7. Hoe organiseer je de (onderlinge) communicatie?
Een goede communicatie is de basis van een goed functionerende vereniging, denk ik, en dat is een grote uitdaging. Maar je kunt in mijn visie alleen goed communiceren als er een duidelijke en goede structuur staat met een helder en duidelijk organisatorisch en technisch beleid met een strakke jaarplanning. Doelstelling is om binnen de jaarplanning regelmatig met de mensen die een functie uitvoeren (TC’ers, OC’ers, hoofdtrainers, leiders) overlegmomenten in te plannen.

8. Welke leeftijdsgroep van voetballers spreekt jou het meeste aan en waarom?
Voor mij zijn ze allemaal interessant. Iedere leeftijd en ieder niveau heeft zijn eigen uitdagingen. De aanpak voor de onderbouw (O8-O9-O10-O11-teams) noemen we het basisplan. Daar wordt op kleine veldjes getraind en zaterdags op kleine veldjes gevoetbald. Bij de middenbouw (O13-O15-teams) noemen we dit het ontwikkelingsplan waar spelers 11 tegen 11 spelen. In de bovenbouw (O17-O19-teams) heet dit het wedstrijdplan.
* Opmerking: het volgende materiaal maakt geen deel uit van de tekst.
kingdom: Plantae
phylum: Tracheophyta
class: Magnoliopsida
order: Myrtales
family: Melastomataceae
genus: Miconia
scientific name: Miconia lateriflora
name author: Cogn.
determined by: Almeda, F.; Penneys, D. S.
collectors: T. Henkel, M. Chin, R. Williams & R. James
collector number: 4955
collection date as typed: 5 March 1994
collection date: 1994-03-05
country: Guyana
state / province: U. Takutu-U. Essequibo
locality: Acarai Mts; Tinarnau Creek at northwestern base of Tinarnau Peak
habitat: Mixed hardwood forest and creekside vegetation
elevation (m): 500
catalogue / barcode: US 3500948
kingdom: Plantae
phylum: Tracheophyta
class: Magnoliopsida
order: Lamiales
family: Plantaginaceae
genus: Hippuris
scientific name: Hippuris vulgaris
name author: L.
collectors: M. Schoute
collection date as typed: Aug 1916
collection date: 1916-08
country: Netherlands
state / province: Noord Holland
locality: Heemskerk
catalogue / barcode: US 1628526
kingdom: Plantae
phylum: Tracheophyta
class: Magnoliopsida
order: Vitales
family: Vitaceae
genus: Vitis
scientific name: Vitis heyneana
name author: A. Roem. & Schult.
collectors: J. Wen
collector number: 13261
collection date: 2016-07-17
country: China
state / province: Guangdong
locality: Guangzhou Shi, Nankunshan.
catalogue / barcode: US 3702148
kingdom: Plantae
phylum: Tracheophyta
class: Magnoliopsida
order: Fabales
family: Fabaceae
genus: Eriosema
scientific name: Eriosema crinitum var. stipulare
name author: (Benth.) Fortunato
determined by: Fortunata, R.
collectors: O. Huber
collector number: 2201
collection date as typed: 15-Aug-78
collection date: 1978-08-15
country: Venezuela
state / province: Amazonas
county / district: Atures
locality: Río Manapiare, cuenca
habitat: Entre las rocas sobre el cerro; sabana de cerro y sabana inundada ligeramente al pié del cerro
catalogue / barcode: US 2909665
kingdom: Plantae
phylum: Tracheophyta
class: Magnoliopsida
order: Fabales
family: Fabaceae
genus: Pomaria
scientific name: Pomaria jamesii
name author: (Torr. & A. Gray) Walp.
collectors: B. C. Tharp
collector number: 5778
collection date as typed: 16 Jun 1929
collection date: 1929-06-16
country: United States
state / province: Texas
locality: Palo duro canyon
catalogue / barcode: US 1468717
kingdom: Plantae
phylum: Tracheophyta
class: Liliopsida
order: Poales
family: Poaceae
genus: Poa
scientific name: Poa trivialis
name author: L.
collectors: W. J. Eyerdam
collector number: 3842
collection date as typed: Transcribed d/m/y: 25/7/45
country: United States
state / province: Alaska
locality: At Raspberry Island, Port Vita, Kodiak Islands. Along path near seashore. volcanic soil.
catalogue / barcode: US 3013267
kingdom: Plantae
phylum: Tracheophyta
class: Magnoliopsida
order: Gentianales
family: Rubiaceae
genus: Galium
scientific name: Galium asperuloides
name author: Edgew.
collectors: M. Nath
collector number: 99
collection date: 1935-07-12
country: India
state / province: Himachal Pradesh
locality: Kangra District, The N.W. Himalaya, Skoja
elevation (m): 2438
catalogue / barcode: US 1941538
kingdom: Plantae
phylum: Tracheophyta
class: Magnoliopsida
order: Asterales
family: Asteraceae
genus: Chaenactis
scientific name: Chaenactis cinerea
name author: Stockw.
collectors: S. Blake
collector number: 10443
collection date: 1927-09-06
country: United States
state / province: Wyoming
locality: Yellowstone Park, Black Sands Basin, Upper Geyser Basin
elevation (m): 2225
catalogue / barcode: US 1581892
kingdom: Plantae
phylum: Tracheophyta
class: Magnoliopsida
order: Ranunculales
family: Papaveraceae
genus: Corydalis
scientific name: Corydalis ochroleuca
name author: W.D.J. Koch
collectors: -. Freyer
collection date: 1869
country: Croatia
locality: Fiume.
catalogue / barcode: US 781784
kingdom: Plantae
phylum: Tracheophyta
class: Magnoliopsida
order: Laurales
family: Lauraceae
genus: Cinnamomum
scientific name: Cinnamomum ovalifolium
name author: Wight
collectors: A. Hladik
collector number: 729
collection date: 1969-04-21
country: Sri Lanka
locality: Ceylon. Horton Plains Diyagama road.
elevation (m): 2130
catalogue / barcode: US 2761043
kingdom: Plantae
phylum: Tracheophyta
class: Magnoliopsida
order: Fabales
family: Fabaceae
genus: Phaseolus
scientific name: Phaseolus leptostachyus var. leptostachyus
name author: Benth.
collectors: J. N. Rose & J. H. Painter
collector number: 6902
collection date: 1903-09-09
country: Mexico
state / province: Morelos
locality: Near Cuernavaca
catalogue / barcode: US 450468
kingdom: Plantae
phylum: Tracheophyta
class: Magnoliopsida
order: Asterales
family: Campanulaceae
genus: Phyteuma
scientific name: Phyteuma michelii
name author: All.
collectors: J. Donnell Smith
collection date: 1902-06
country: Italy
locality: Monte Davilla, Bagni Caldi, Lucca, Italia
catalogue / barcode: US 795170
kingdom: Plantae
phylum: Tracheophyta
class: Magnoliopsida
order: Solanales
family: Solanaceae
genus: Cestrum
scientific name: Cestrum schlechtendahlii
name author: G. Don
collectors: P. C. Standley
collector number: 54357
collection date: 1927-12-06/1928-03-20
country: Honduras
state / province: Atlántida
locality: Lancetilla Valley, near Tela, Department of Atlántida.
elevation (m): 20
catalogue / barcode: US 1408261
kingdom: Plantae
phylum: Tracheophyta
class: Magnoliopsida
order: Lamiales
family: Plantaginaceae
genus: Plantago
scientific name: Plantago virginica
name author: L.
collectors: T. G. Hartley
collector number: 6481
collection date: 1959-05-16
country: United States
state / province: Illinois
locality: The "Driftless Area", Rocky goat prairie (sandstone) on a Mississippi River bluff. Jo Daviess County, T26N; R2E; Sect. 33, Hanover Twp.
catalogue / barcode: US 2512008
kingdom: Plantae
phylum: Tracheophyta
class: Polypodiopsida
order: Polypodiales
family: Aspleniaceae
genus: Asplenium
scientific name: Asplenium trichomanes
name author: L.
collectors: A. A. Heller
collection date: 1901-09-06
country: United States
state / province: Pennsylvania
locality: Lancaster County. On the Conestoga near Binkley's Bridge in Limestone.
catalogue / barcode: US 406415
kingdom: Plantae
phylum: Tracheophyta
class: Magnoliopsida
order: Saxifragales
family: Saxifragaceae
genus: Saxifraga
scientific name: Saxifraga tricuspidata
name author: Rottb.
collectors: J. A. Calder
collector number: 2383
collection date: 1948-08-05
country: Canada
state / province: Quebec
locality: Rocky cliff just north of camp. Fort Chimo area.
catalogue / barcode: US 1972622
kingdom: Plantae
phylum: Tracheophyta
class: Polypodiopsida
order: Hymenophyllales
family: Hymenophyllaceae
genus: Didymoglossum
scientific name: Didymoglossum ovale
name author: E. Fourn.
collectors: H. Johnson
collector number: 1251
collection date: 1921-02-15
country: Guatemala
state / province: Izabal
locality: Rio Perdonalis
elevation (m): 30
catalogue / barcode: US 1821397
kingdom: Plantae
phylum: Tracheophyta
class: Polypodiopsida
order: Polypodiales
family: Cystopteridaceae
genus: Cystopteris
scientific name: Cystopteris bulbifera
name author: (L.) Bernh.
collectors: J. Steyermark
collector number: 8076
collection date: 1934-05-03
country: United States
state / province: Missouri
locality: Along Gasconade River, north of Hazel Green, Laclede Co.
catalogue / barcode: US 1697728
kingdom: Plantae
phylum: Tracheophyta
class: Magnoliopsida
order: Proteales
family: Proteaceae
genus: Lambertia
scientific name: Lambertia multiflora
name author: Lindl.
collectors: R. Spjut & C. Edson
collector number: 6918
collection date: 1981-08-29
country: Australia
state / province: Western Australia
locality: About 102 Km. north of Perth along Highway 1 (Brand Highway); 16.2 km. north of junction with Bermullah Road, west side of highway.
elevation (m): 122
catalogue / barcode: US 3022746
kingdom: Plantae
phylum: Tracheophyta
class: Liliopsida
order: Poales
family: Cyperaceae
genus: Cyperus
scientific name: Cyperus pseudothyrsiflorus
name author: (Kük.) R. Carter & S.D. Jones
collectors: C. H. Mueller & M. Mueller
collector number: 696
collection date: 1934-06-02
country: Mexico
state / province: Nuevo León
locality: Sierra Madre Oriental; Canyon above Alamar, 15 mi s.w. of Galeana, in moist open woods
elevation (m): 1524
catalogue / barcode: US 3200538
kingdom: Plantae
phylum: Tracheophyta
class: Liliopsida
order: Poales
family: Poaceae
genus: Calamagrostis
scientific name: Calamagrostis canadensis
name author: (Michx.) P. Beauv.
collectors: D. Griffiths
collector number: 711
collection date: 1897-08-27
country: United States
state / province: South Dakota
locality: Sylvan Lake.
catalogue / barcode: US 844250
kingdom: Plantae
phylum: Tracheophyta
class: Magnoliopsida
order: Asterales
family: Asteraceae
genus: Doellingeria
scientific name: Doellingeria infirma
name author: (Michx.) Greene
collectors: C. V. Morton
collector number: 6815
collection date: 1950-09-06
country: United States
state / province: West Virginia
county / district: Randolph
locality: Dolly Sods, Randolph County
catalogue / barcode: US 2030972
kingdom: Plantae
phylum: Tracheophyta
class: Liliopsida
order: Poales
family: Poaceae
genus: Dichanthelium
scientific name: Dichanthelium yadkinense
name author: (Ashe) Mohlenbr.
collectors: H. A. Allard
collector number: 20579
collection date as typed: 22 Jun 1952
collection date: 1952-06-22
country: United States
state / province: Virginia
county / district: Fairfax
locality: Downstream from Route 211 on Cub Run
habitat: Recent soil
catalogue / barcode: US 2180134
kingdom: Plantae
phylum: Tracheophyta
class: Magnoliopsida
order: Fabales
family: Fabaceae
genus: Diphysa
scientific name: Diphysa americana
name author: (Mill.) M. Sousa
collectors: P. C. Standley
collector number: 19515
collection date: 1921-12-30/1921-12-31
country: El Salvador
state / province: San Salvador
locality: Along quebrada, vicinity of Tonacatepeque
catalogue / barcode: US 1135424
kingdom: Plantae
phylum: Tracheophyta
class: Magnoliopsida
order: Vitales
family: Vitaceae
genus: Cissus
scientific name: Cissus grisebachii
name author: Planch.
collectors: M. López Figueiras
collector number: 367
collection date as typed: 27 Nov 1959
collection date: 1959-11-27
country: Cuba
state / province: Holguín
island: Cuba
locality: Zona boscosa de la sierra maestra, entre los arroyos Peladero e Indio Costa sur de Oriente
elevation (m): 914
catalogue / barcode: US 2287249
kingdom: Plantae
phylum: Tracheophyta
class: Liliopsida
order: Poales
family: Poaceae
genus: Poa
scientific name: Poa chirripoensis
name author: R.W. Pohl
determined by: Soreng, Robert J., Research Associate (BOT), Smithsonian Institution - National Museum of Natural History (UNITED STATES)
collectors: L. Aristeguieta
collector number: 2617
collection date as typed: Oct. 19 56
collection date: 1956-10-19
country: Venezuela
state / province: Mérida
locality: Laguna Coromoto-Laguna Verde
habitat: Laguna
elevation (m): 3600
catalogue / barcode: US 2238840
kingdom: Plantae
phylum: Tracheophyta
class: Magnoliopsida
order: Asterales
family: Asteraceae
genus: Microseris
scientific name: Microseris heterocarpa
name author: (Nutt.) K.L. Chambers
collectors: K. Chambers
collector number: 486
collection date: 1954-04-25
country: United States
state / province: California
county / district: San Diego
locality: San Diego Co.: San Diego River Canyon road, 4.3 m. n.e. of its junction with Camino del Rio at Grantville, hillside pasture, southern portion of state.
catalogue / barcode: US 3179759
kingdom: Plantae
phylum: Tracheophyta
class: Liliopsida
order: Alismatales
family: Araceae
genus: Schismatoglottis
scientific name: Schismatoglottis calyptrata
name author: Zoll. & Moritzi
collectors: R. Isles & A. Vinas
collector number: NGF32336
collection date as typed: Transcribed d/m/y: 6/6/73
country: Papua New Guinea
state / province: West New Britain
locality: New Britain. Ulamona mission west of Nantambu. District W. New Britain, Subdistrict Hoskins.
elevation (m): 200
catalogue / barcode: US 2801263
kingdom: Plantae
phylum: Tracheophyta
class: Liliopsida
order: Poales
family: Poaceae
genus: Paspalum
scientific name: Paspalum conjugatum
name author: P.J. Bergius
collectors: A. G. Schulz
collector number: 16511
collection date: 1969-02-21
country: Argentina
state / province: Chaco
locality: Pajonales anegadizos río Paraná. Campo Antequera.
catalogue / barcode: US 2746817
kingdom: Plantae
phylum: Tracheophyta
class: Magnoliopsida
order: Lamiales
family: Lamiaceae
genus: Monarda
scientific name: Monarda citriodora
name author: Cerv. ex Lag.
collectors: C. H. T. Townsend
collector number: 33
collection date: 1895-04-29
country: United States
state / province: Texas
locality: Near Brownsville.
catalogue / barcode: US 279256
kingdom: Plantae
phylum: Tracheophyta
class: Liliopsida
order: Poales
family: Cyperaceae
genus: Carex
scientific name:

Ook de mini’s en de interne keeperschool vallen onder de nieuwe aanpak.

Het aankomende seizoen hebben we in de middenbouw nog O12-teams die ook 8 tegen 8 spelen op kleinere velden in dezelfde speelwijze als de O11-teams.

9. Wanneer ben je op sportpark De Nevelhorst te vinden en hoe bereikbaar ben je?
Maandag en woensdag en op zaterdag een dagdeel. Ook op vrijdag en zondag zal ik af en toe aanwezig zijn. Ik ben altijd (telefonisch) bereikbaar voor wie me nodig heeft.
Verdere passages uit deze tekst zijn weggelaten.